The author stresses the importance of the great silver mines of Mexico that pushed that colony into a mining economy to the detriment of agriculture. Unfortunately, little space is given to the flowering of religious architecture, notable in the baroque churches of the 1700s, as silver tycoons vied to see who could construct the most beautiful monument to God. The capital itself has a greater number of monuments of the Baroque period than any other city. The profusion and beauty of this religious architecture make Mexico City unique in the Spanish dominions, perhaps in the world.
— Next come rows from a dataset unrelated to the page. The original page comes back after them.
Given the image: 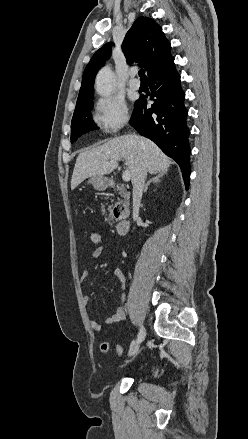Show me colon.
<instances>
[{
    "instance_id": "colon-1",
    "label": "colon",
    "mask_w": 248,
    "mask_h": 439,
    "mask_svg": "<svg viewBox=\"0 0 248 439\" xmlns=\"http://www.w3.org/2000/svg\"><path fill=\"white\" fill-rule=\"evenodd\" d=\"M89 241L93 245L100 246L102 243V236H101L100 232L91 231L89 233ZM110 349H111V345L109 342H103L100 346V350L102 353H107V352H109ZM115 350H116L117 354L120 356H122L124 353V350L120 345H116Z\"/></svg>"
}]
</instances>
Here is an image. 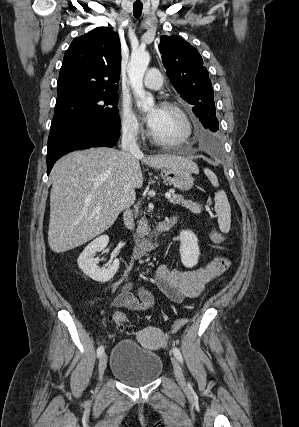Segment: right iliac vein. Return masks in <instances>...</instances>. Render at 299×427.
Segmentation results:
<instances>
[{"instance_id": "right-iliac-vein-1", "label": "right iliac vein", "mask_w": 299, "mask_h": 427, "mask_svg": "<svg viewBox=\"0 0 299 427\" xmlns=\"http://www.w3.org/2000/svg\"><path fill=\"white\" fill-rule=\"evenodd\" d=\"M107 366V355L102 354L99 359L98 371H99V380L101 381L103 378L104 371Z\"/></svg>"}]
</instances>
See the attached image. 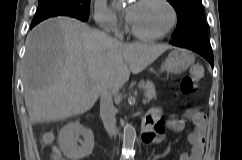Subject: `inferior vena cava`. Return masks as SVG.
Wrapping results in <instances>:
<instances>
[{
  "label": "inferior vena cava",
  "instance_id": "602c4592",
  "mask_svg": "<svg viewBox=\"0 0 242 160\" xmlns=\"http://www.w3.org/2000/svg\"><path fill=\"white\" fill-rule=\"evenodd\" d=\"M100 117L103 122L104 128L110 137L117 135L116 128V109L112 100V90L110 85L105 82L101 85L100 89Z\"/></svg>",
  "mask_w": 242,
  "mask_h": 160
}]
</instances>
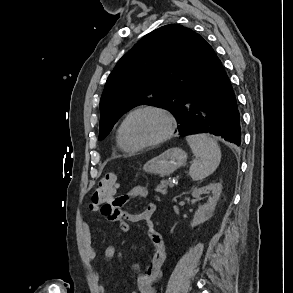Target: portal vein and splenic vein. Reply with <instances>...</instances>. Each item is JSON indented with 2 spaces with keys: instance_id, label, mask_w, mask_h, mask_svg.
<instances>
[{
  "instance_id": "1",
  "label": "portal vein and splenic vein",
  "mask_w": 293,
  "mask_h": 293,
  "mask_svg": "<svg viewBox=\"0 0 293 293\" xmlns=\"http://www.w3.org/2000/svg\"><path fill=\"white\" fill-rule=\"evenodd\" d=\"M175 182H170V187H174Z\"/></svg>"
}]
</instances>
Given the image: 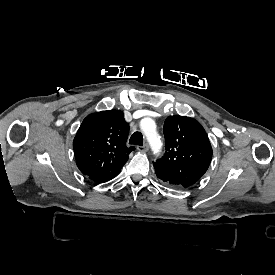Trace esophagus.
I'll return each mask as SVG.
<instances>
[{
    "mask_svg": "<svg viewBox=\"0 0 275 275\" xmlns=\"http://www.w3.org/2000/svg\"><path fill=\"white\" fill-rule=\"evenodd\" d=\"M137 149L140 151V152H147L149 150V146L148 144H144L143 146H138Z\"/></svg>",
    "mask_w": 275,
    "mask_h": 275,
    "instance_id": "1",
    "label": "esophagus"
}]
</instances>
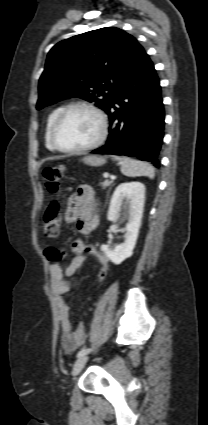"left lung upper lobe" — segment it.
<instances>
[{"mask_svg": "<svg viewBox=\"0 0 208 425\" xmlns=\"http://www.w3.org/2000/svg\"><path fill=\"white\" fill-rule=\"evenodd\" d=\"M146 56L135 37L115 27L63 40L48 53L36 108L79 97L106 110Z\"/></svg>", "mask_w": 208, "mask_h": 425, "instance_id": "left-lung-upper-lobe-1", "label": "left lung upper lobe"}]
</instances>
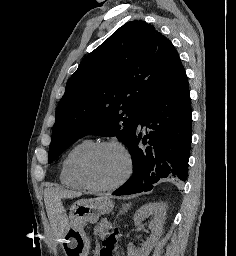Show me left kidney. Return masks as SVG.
Wrapping results in <instances>:
<instances>
[{
  "instance_id": "left-kidney-1",
  "label": "left kidney",
  "mask_w": 236,
  "mask_h": 256,
  "mask_svg": "<svg viewBox=\"0 0 236 256\" xmlns=\"http://www.w3.org/2000/svg\"><path fill=\"white\" fill-rule=\"evenodd\" d=\"M151 214H154L155 220L149 226L151 230L150 238H147L146 242L142 244L143 248H140V250H135L132 244H128V256H149L152 248L156 246V242L162 234L163 224L165 222V204H162V202H156V204H146V206H142V208L137 210L136 214H134V222L135 226H140L144 218H148Z\"/></svg>"
}]
</instances>
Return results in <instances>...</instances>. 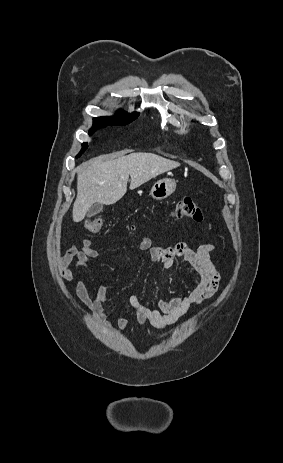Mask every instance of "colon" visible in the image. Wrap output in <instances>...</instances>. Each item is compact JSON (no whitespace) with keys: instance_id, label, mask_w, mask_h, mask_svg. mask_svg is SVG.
I'll return each instance as SVG.
<instances>
[{"instance_id":"colon-1","label":"colon","mask_w":283,"mask_h":463,"mask_svg":"<svg viewBox=\"0 0 283 463\" xmlns=\"http://www.w3.org/2000/svg\"><path fill=\"white\" fill-rule=\"evenodd\" d=\"M175 219H189L200 222L204 219V214L200 207L195 204L190 198H184L176 203L173 211ZM103 219L96 217L85 220V228L92 233H99L103 227Z\"/></svg>"}]
</instances>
Kandell’s chapters on Mexico City since independence follow the patterns of his pages on the Colonial period. His portraits of Benito Juarez, Porfirio Diaz, Francisco Madero, Lazaro Cardenas, Lopez Portillo and other presidents are revealing and incisive. He describes with enthusiasm Mexico’s great mural art, but pays scant attention to the city’s flourishing intellectual life. The widely influential Modernist Movement of the Porfirio Diaz period, which brought Mexico into the mainstream of Spanish-American literature and thought, with figures like Gutierrez Najera, Amado Nervo and their contemporaries, does not occupy its proper place in this biography. Later figures who made Mexico City a cultural center of international importance are given little attention, or no mention at all: Justo Sierra, Alfonso Reyes, Octavio Paz, Torres Bodet, Juan Rulfo, Luis Spota and many others.

In his final chapters, Kandell presents a graphic expose of political, financial and moral corruption in the capital. Frequently, the president himself is the worst offender, yet presidents are not called to account because each outgoing chief executive invariably chooses his successor. The author relates with gusto the seamy love affair of President Diaz Ordaz with Irma Serrano, who became the owner of two clothing plants in Puebla, a brick-making factory, and several plots of choice real estate. Equally scandalous, writes Kandell, was the openly acknowledged affair of Lopez Portillo with Rosa Luz Alegria, who was given a $2-million mansion and appointed to the choice cabinet post of minister of tourism.

Also, under Lopez Portillo the capital’s police force was indistinguishable from a well-organized crime syndicate. Its chief, Arturo (El Negro) Durazo, had previously been chauffeur and bodyguard to the city’s most notorious gangster, and at the time of his appointment as chief of police he was under indictment for drug trafficking. But in his youth, Durazo had been a school chum of the president, so he weathered all opposition and became a multimillionaire before finally being brought to trial.

Today la capital , with more than 20 million inhabitants, is the most populous metropolitan area in the world. Festering shantytowns and luxurious mansions share the same noxious air. It is a megalopolis of precarious imbalance, a powder keg awaiting the inevitable explosion.